Neotel is to invest R20-million in the South African leg of the new 15 000km Seacom cable set to connect South Africa to East African countries, Europe and later India and China as well.
The cable will be funded by private equity investors to the tune of $650-million.
“We are particularly excited that the South African investors in Seacom have a 50% stake, making this cable one of the country’s success story," says Ajay Pandey, MD of Neotel.
Neotel, which is majority owned by South Africans with 19% held by broad-based BEE investors, will invest the R20-million towards the cable landing station and all facilities within the South African territory.
In addition, Neotel will operate the facilities on an open access basis thus stimulating the country’s international bandwidth market.

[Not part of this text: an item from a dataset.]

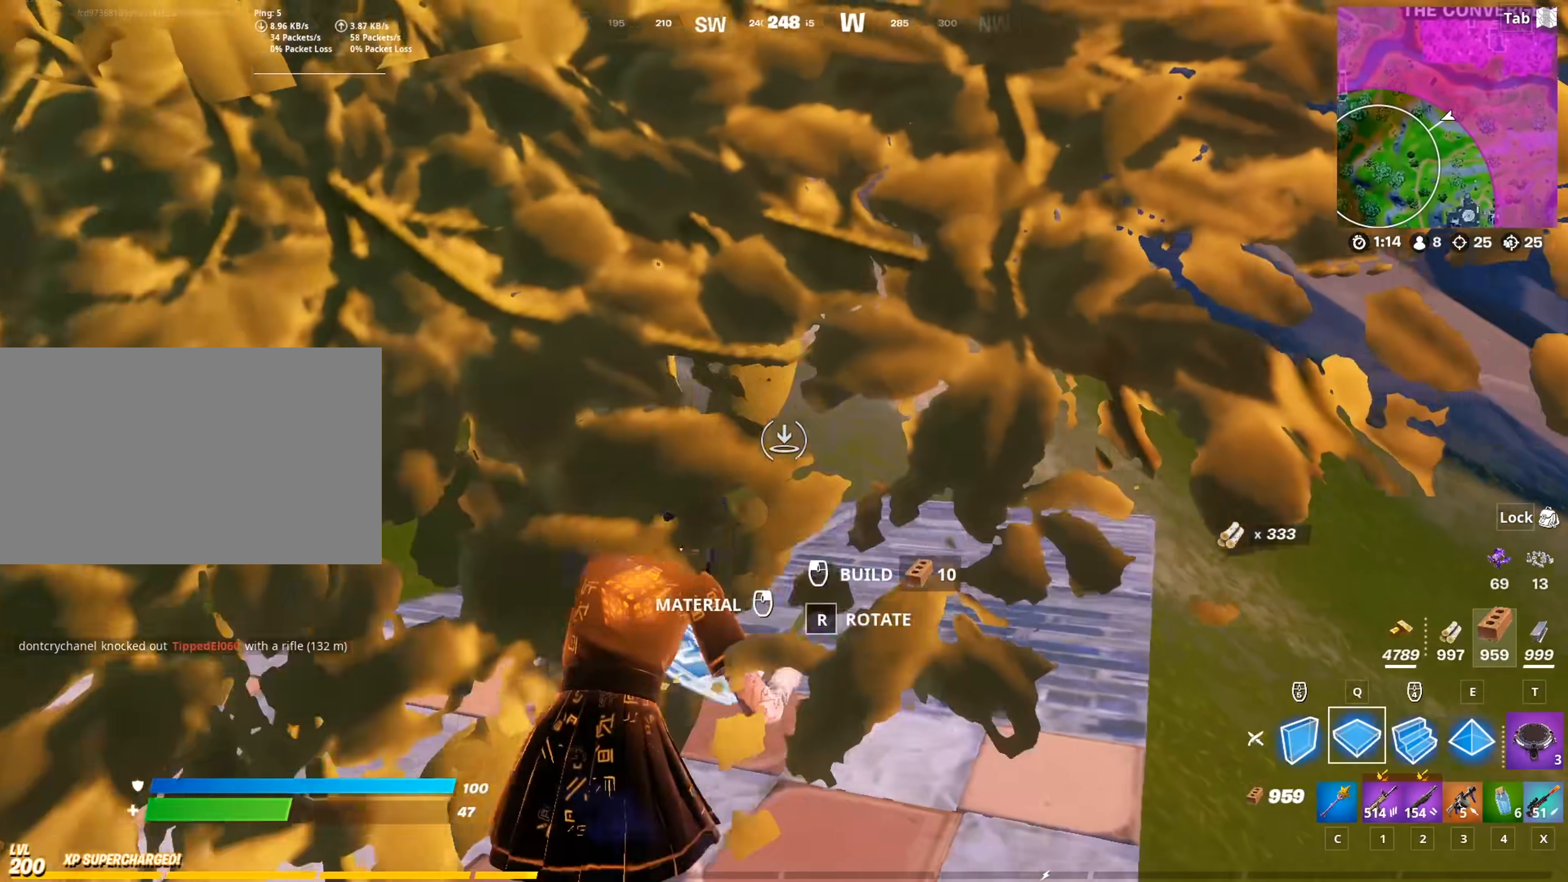
{"keys": ["w"], "mouse": [], "mouse_move": "down-left", "events": [[150, "d", "up"], [150, "mouse_left", "down"], [300, "mouse_left", "up"], [350, "t", "down"], [434, "t", "up"]]}
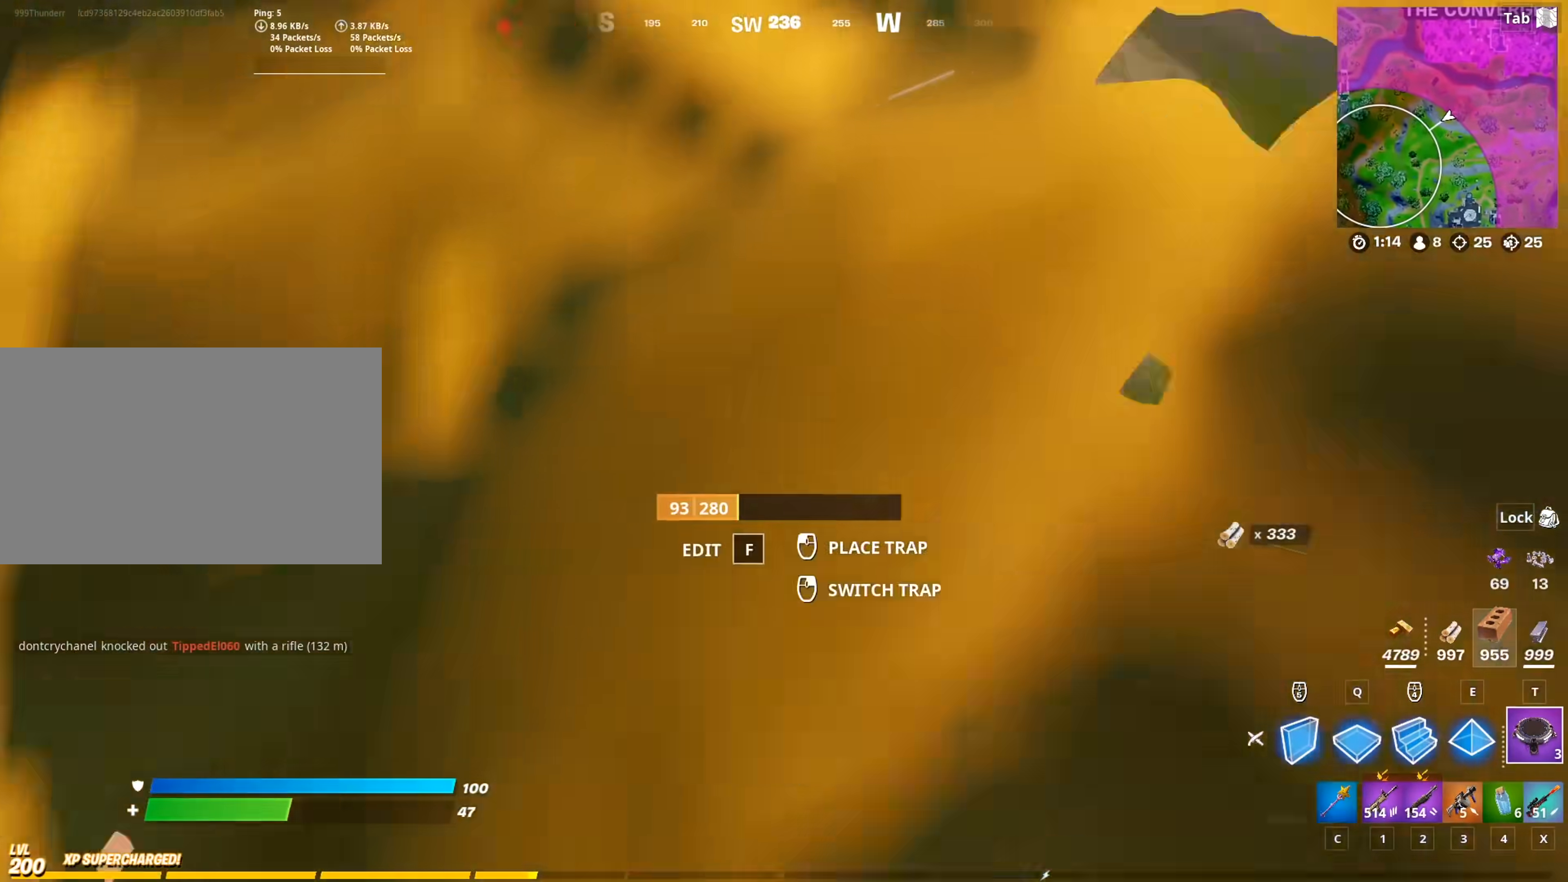
{"keys": ["2", "d", "w"], "mouse": [], "mouse_move": "up", "events": [[266, "d", "down"], [266, "mouse_left", "down"], [367, "mouse_left", "up"], [450, "2", "down"]]}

"Neotel remains committed to a new era in the telecoms industry of South Africa where access to international bandwidth will not be as constrained,” says Pandey.
Seacom’s System has a design capacity of a 1,28Tbps, which is approximately 10-times of the current capacity of the SAT-3 cable.
The system is planned to be commissioned and ready for service during 2009.
According to Business Day, the $650-million in private equity investment is led by Venfin with a $75-million investment and 25% stake in the cable.
Shanduka is pumping in $37,5-million for a 12,5% stake and Convergence Partners get another 12,5% for $37,5-million.
Nedbank Capital and Investec are financing the project.